═════ EXCERPTED PASSAGE

These numbers highlight that:

* ``memopt level=1`` now works with ``none / dp / fsdp2 / tp / fsdp2_tp``;
* higher ``memopt`` levels on ``tp / fsdp2_tp / pp`` (``level >= 2``) are now functional as well by running split-search before TP/FSDP2/PP materialization; however, this path is still expensive and is better suited to offline tuning or smoke validation than to frequent online retuning;
* for larger SNNs such as ``Spikformer``, ``TP`` / ``FSDP2 + TP`` already give a clear per-GPU memory reduction when the neurons use the standard ``inductor`` backend;
* adding ``memopt level=1`` reduces ``tp`` / ``fsdp2_tp`` further to about ``0.76 GB`` per GPU in this benchmark;
* in this particular benchmark, ``fsdp2_tp + memopt level=1`` improves both memory usage and throughput;
* whether ``dp + zero`` beats plain ``dp`` remains workload-dependent, but it is still a useful option when optimizer state becomes meaningful.

Recommended Combinations
++++++++++++++++++++++++

If you already know your main objective, the following rules of thumb work well:

* **Throughput first, memory is not the main bottleneck**:

  * for tiny models or single-GPU work, start by checking whether ``none`` is already sufficient;
  * for larger distributed workloads, prefer ``fsdp2`` or ``fsdp2_tp``;
  * ``dp + zero`` is a useful pure-DP enhancement, but its benefit depends strongly on the workload.

* **Per-GPU memory first, especially for ImageNet-scale or Transformer-style SNNs**:

  * prefer ``tp + memopt level=1`` or ``fsdp2_tp + memopt level=1``;
  * in the current measurements, both combinations reduce ``Spikformer`` peak per-GPU memory to about ``0.76 GB``.

══════════
═════ RECORDS SHOWN

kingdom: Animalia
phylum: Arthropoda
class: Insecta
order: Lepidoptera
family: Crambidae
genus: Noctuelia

══════════

■ **SHORT TASK 1**
In the passage on memopt levels and parallel strategies, retype the stretch from "If you already" through "on the workload.".
■ **SHORT TASK 2**
Answer these questions from the passage on memopt levels and parallel strategies:
(a) Which memopt level now works with none, dp, fsdp2, tp and fsdp2_tp?
(b) For tiny models or single-GPU work, which option should be checked first?
(c) In the current measurements, to about what figure do the two memory-first combinations reduce Spikformer peak per-GPU memory?
■ **SHORT TASK 3**
The passage on memopt levels and parallel strategies covers higher memopt levels on tp, fsdp2_tp and pp. Explain what makes them work on those strategies and why they are better suited to offline tuning than to frequent online retuning.

■ **CORRECT RESPONSE 1**
If you already know your main objective, the following rules of thumb work well:

* **Throughput first, memory is not the main bottleneck**:

  * for tiny models or single-GPU work, start by checking whether ``none`` is already sufficient;
  * for larger distributed workloads, prefer ``fsdp2`` or ``fsdp2_tp``;
  * ``dp + zero`` is a useful pure-DP enhancement, but its benefit depends strongly on the workload.

■ **CORRECT RESPONSE 2**
(a) Level 1.
(b) The option none.
(c) About 0.76 GB per GPU.

■ **CORRECT RESPONSE 3**
Higher memopt levels now work on tp, fsdp2_tp and pp because split-search runs before TP/FSDP2/PP materialization. That path is still expensive, so it fits offline tuning or smoke validation better than frequent online retuning.